Did you inherit an older home from a relative? Perhaps you have always loved the architecture found in older homes and you have decided to purchase one. Or, maybe you bought a house at the beginning of your marriage and you realize that it's time for some pretty big changes. Whatever the reason that you are remodeling an older home, from doing some research to hiring a remodeling contractor, here are some ideas that might help you to plan something you will love for many years to come.
Do Some Research
Start by buying something like an accordion file. This will mean that you'll have a place to keep things like magazine pictures, photographs and ideas that you want to write down so you won't forget them. Give yourself time tome a great plan. After all, you will more than likely be spending some pretty important money on your remodeling project, so you don't want to make any major mistakes.
Think of searching through home decorating books and magazines, including those that include architectural designs. Cut out pictures from your own magazines and take snapshots of pictures you find in things like library books. Put them in your accordion file. Consider going to old homes in your area that have been turned into museums and are now open to the public. Find out if you can take photographs. If not, at least take copious notes and do sketches of things you like. For example, if there is a large marble fireplace in a bedroom, you might want to use that idea for your own home. Think about driving through neighborhoods to get ideas for the outside of your house.

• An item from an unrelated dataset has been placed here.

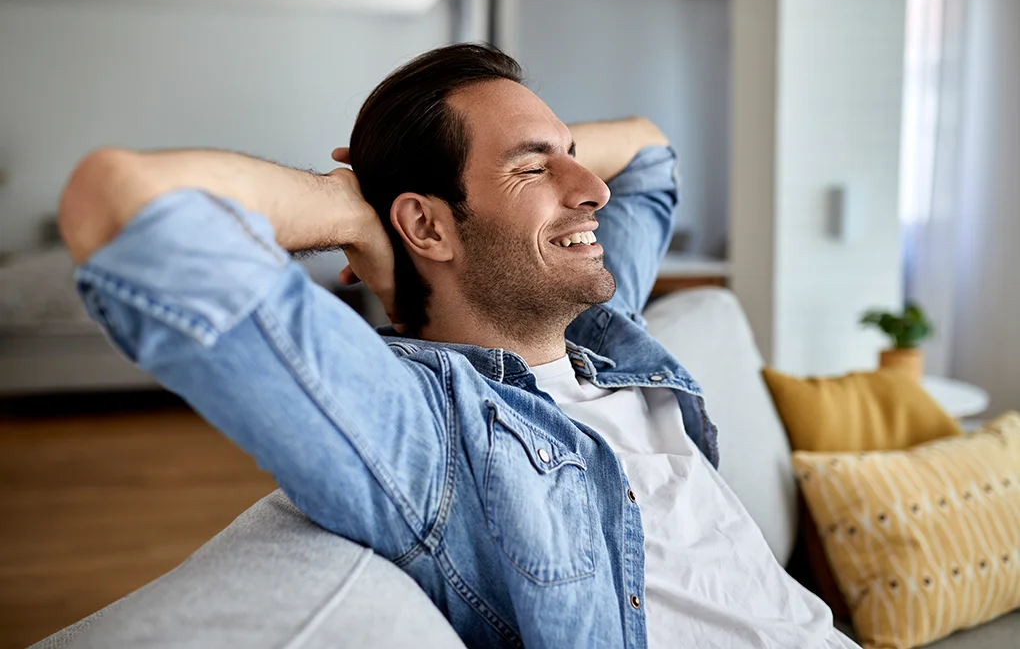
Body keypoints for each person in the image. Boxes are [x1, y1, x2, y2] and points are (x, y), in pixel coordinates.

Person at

In fact, if you're brave enough, think about asking the owner of the house if you could make an appointment to see the inside of the home.

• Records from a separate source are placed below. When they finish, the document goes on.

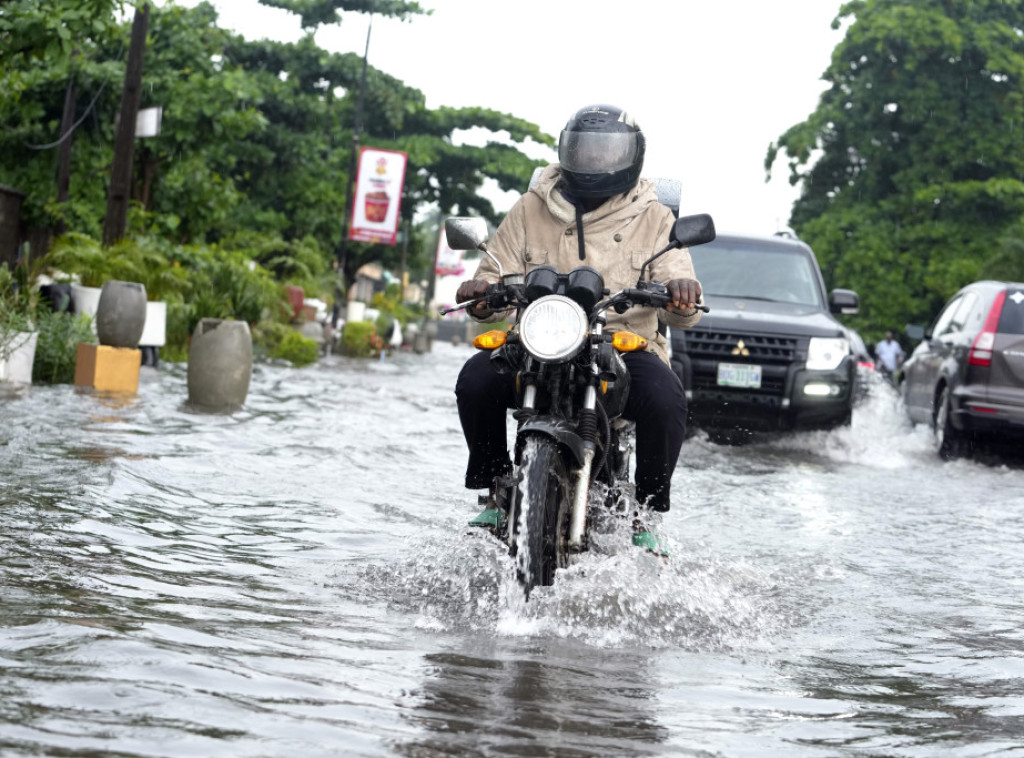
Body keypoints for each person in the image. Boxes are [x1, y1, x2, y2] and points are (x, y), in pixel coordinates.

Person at [453, 104, 704, 555]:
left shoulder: (654, 215)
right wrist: (483, 288)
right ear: (566, 151)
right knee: (475, 379)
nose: (594, 163)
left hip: (622, 342)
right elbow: (491, 282)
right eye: (585, 152)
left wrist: (681, 290)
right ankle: (493, 487)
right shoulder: (531, 207)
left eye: (606, 153)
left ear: (631, 156)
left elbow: (682, 299)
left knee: (666, 398)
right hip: (536, 339)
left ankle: (645, 512)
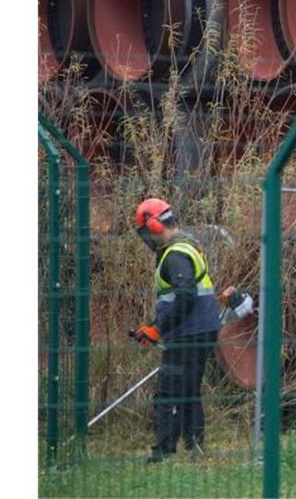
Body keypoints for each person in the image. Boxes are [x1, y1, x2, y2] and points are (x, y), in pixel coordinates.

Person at [131, 198, 221, 463]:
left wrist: (159, 328)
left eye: (147, 231)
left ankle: (165, 452)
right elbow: (174, 298)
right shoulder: (187, 246)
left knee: (169, 391)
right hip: (200, 329)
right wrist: (151, 326)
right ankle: (195, 447)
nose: (147, 238)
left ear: (156, 226)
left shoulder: (176, 255)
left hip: (190, 333)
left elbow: (184, 296)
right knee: (190, 389)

Meet With A Remodeling Contractor
After you have decided how you want to remodel your older home, unless you are a contractor yourself, you will probably want to hire an expert, like those at Jps Remodeling and Home Repair, to do the restoration. At the very first meeting, explain what you want to do. Show the contractor the pictures and other items you have collected. After all, the saying A picture is worth a thousand words might be extra true in this event. Be open to the contractor's ideas. After all, he or she has the training and the experience to add to your own ideas. For example, the contractor might suggest that you buy actual antique light fixtures for your home, and he or she will have the resources of where to buy them. Beside that, you and your contractor understand each other. It's probably a good idea to put everything in writing, too.